25 novembre, giornata internazionale per l’eliminazione della violenza sulle donne


Il 25 novembre del 1960 nella Repubblica Dominicana furono uccise tre attiviste politiche, le sorelle Mirabal, per ordine del dittatore Rafael Leónidas Trujillo. Quel giorno le sorelle Mirabal, mentre si recavano a far visita ai loro mariti in prigione, vennero bloccate sulla strada da agenti del Servizio di informazione militare e furono stuprate, torturate, massacrate a colpi di bastone e strangolate, per poi essere gettate in un precipizio, a bordo della loro auto, per simulare un incidente.

Nel 1981, nel primo incontro femminista latinoamericano e caraibico, venne deciso di celebrare il 25 novembre come la Giornata internazionale della violenza contro le donne, in memoria delle sorelle Mirabal.

Violenza sulle donne. 25 novembre
Le sorelle Mirabal

Istituita dall’Assemblea generale delle Nazioni Unite, la ricorrenza punta a organizzare attività volte a sensibilizzare l’opinione pubblica sul problema della violenza contro le donne, perchè l’arma più efficace per combattere questo genere di violenza è proprio la conoscenza del fenomeno e la prevenzione dello stesso.

L’epoca che stiamo vivendo è fortemente caratterizzata da episodi di violenza sul genere femminile, fenomeno che riguarda la violazione dei diritti umani: quasi ogni giorno, attraverso i canali di comunicazione, veniamo a conoscenza di un nuovo caso di donna uccisa dal proprio partner, da un amico o un conoscente. Insieme alla violenza fisica, internet e le nuove tecnologie hanno contribuito a creare una nuova forma di pericolo. Sempre più donne sono esposte a molestie o minacce online tramite fenomeni come il cyberbullismo sessuale, sexting, revenge porn e deepfake che creano impatti devastanti sulla psiche specialmente nelle persone più giovani che, non sapendo in che modo e a chi rivolgersi per lanciare un grido di aiuto, arrivano anche a conseguenze drammatiche come il suicidio.

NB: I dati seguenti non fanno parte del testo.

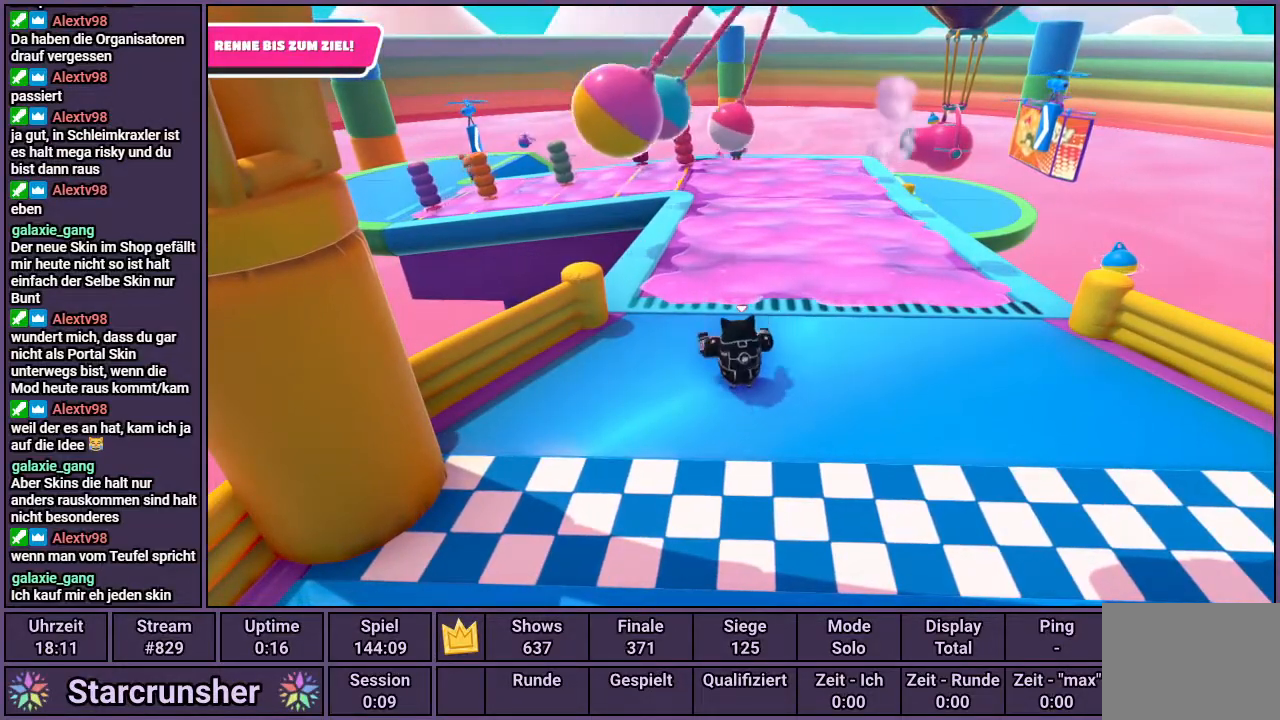
{"buttons": [], "left_stick": "center", "right_stick": "center", "events": []}
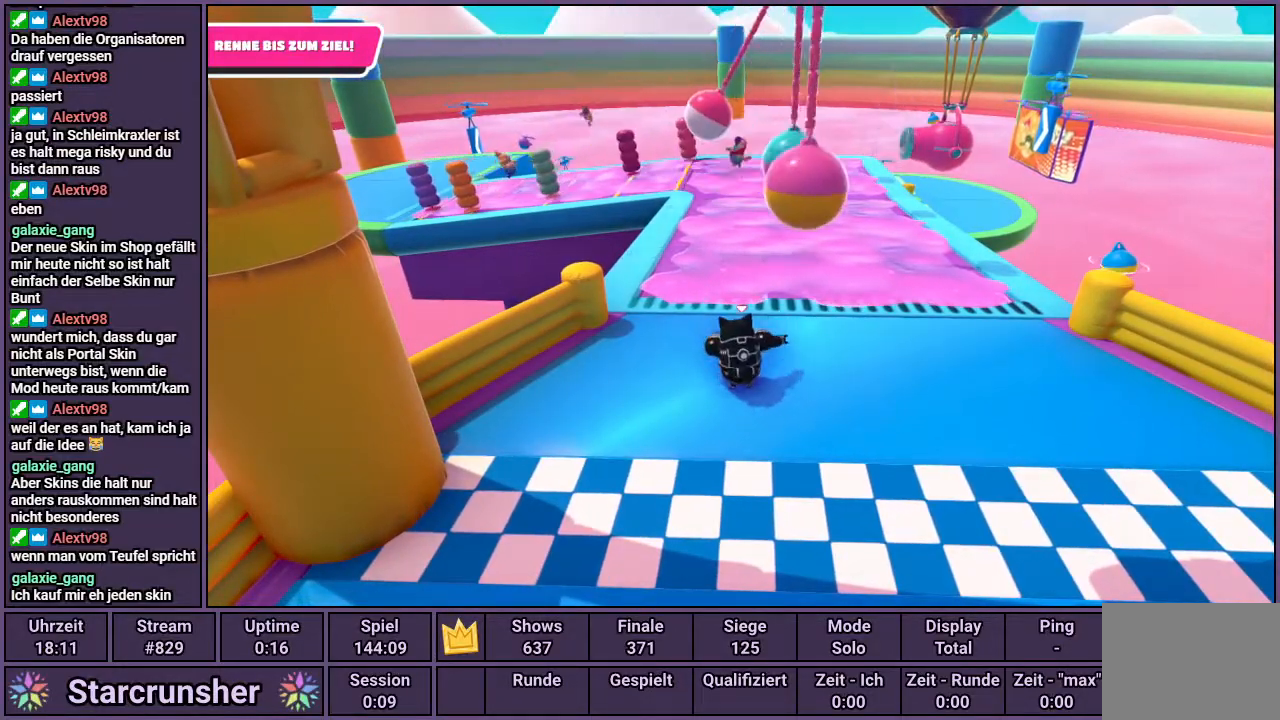
{"buttons": [], "left_stick": "center", "right_stick": "center", "events": []}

Qualche giorno fa il nostro Paese si è svegliato con la notizia della ragazza uccisa in un parco di Reggio Calabria dall’ex fidanzato che la perseguitava, il quale era anche già stato arrestato e processato per stalking ai danni della vittima. 

La drammaticità della situazione sta proprio in questo: niente è bastato per evitare il peggio. Il primo pensiero va proprio alla vittima, perché le fatidiche frasi “perché non ha denunciato?” o semplicemente “denuncia!” vengono pronunciate troppo spesso da chi non vive le situazioni in prima persona. Lei lo aveva fatto, eccome se lo aveva fatto, nonostante la difficoltà che comporta e nonostante la forza che il gesto richiede. Questa donna aveva agito esattamente nel modo in cui la società si aspetta, denunciando, pensando di aver costruito una sorta di scudo a mo’ di protezione. E invece no, alla fine ti ammazzano lo stesso.

Nel 2020 per finanziare i Centri antiviolenza, le case rifugio e le attività del Piano Nazionale Antiviolenza sono stati stanziati ventotto milioni di euro. Se ventotto milioni sembrano comunque tanti, confrontandoli con il proprio conto in banca, basta effettuare un breve calcolo. Tenendo conto che in Italia ci sono 31.056.366 donne (dall’ultimo censimento Istat), dividendo il numero per i ventotto milioni il risultato che si ottiene sono € 0,90 per ciascuna donna.

Novanta centesimi sono una cifra ridicola per contrastare un fenomeno che sta distruggendo vite, strappando madri a bambini e ragazzi adolescenti e devastando genitori per la perdita di una figlia.

Di lavoro da fare per contrastare questo fenomeno, piaga della società in tutto il mondo, ce n’è ancora moltissimo; a partire dall’aumento, per esempio, dei centri per uomini violenti. In Italia ne esistono solo 15 e sono tutti ubicati al di sopra della regione Lazio.

La situazione drammatica andrebbe affrontata molto prima, ritornando ai principi base per la lotta alla violenza sulle donne sopracitati: ovvero la conoscenza del fenomeno e la prevenzione. Prevenire è meglio che curare, anche perché curare poi è impossibile. Bisognerebbe investire su campagne di sensibilizzazione all’interno delle scuole, insegnando come non sia nemmeno lontanamente pensabile commettere un gesto così grave, qualsiasi possano essere i motivi che spingono ad arrivare a tanto perché nessuna motivazione servirà mai a giustificare un atto così vigliacco.